Other administration officials named in the FOIA request and lawsuit include Lt. Gen. Michael Fenzel, the U.S. security coordinator for Israel and the Palestinian Authority, and Ariane Tabatabai, a Pentagon employee who was named last year as a one time member of a secret Iranian-government-directed influence group.

"The release of these documents," the lawsuit states, "is in the public interest because it will help the public understand the U.S. government’s foreign policy toward the Israel/Gaza war so that it can be engaged with its leaders and ensure their decisions are consistent with America’s best interests."

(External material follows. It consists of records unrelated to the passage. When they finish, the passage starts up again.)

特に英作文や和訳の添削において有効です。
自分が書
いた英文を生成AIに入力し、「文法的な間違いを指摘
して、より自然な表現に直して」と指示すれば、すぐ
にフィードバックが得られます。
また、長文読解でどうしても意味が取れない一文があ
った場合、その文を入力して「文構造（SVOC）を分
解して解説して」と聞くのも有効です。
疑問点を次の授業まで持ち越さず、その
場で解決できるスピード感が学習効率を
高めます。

Most of the documents CASA is requesting revolve around U.S. efforts to thrust a ceasefire upon Israel before it finished dismantling Hamas’s strongholds in Gaza. President Joe Biden, as well as Blinken and other top officials, publicly opposed the Rafah assault and promised repercussions if Israel followed through with it.

In addition to communications between U.S. officials, the watchdog group is also seeking emails and other records on discussions that may have taken place with American media outlets, including the New York Times, Politico, the Washington Post, NBC News, CNN, and others. Many of those publications ran with reports that the United States was pressuring Israel to abandon its Rafah operation and cited administration officials.

CASA is also requesting communications the administration may have had with think tanks based in Washington, D.C., including the Atlantic Council, Council on Foreign Relations, the RAND Corporation, and Center for Strategic and International Studies.

The State Department acknowledged receiving CASA’s FOIA request on April 23, but since that time the organization "has received no further communications from [State] regarding its request."

James Fitzpatrick, CASA’s director, said the lawsuit is necessary to force the Biden administration into complying with documents requests involving a hot-button diplomatic issue that is still serving as a source of tension between the United States and Israel.

"After the brutal Oct. 7 attack and continued holding of Israeli and American hostages, the American people want Israel to finish Hamas," Fitzpatrick said. "The Israelis deserve the support of the American government in these efforts, and this FOIA seeks to obtain communications between State Department leadership regarding the decision on whether to support the Israelis in the mission to take Rafah and begin to finish Hamas."

"The Biden administration," he added, "has wavered in their support for this offensive and these communications will help to shed light on if true support exists for the mission or not."